Kaitannya dengan pemikiran kalender Islam global, Maroko memiliki peran penting dan terlibat dalam berbagai pertemuan internasional. Pertama menjadi tuan rumah pada "Experts Meeting to Study the Subject of Lunar Month's Calculation among Muslims" tanggal 17-18 Syawal 1427 H/9-10 November 2006 M. Pertemuan ini mengambil kesimpulan "radikal" bahwa rukyatul hilal sudah tidak diperlukan lagi, sebagaimana dikatakan Khalid Shaukat, "sighting is not necessary". Kedua menjadi tuan rumah pada "Second Experts' Meeting for the Study of Establishment of Islamic Calendar (Ijtima al-Khubara' al-Tsani Dirasat Wadh at-Taqwim al-Islamy) yang diselenggarakan oleh ISESCO di Rabat Maroko pada tanggal 15-16 Syawal 1429 H/15-16 Oktober 2008 M. Dalam pertemuan ini disepakati bahwa pemecahan problematika penyatuan kalender Islam di kalangan umat Islam tidak mungkin dilakukan kecuali berdasarkan penerimaan terhadap hisab dalam menetapkan awal bulan kamariah, seperti halnya penggunaan hisab untuk menentukan waktu-waktu salat. Selanjutnya hasil Temu Pakar II menegaskan syarat-syarat kalender hijriah global dan tentang usulan empat kalender untuk diseleksi menjadi kalender hijriah global.

::::::::::

#### [TUGAS 1]
Jawab pertanyaan berikut berdasarkan teks tentang peran Maroko dalam pertemuan kalender Islam global.
(a) Lembaga apa yang menyelenggarakan pertemuan kedua di Rabat?
(b) Apa kesimpulan pertemuan pertama mengenai rukyatul hilal?
(c) Berapa banyak kalender yang diusulkan untuk diseleksi menjadi kalender hijriah global?
#### [TUGAS 2]
Terjemahkan kalimat "Kaitannya dengan pemikiran kalender Islam global, Maroko memiliki peran penting dan terlibat dalam berbagai pertemuan internasional." dari teks tentang kalender Islam global ke dalam bahasa Inggris.
Daftar ini diambil dari sumber lain.

[Entri Data Tersimpan]
::::::::::

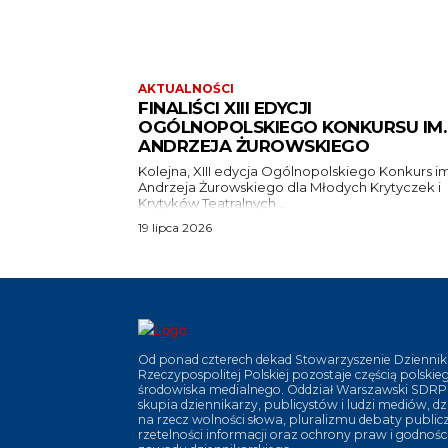
AKTUALNOŚCI
FINALIŚCI XIII EDYCJI
OGÓLNOPOLSKIEGO KONKURSU IM.
ANDRZEJA ŻUROWSKIEGO
Kolejna, XIII edycja Ogólnopolskiego Konkurs im
Andrzeja Żurowskiego dla Młodych Krytyczek i
Krytyków Teatralnych...
19 lipca 2026
Od ponad czterech dekad Stowarzyszenie Dziennik
Rzeczypospolitej Polskiej pozostaje częścią polskie
środowiska medialnego. Oddział Warszawski SDRP
skupia dziennikarzy, publicystów i ludzi mediów, dz
na rzecz wolności słowa, pluralizmu debaty publicz
rzetelności informacji oraz ochrony praw i godnośc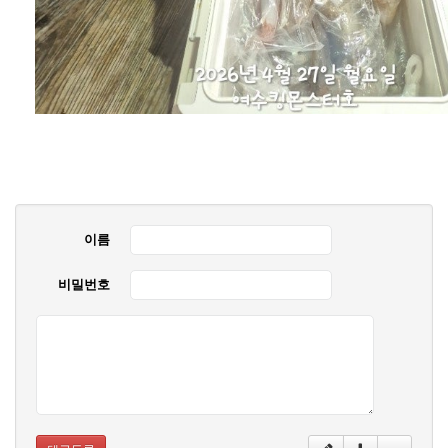
이름
비밀번호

::::::::::

#### [KOTAK JAWABAN 1]
(a) ISESCO.
(b) Rukyatul hilal sudah tidak diperlukan lagi.
(c) Empat kalender.

#### [KOTAK JAWABAN 2]
In relation to the idea of a global Islamic calendar, Morocco has an important role and has been involved in various international meetings.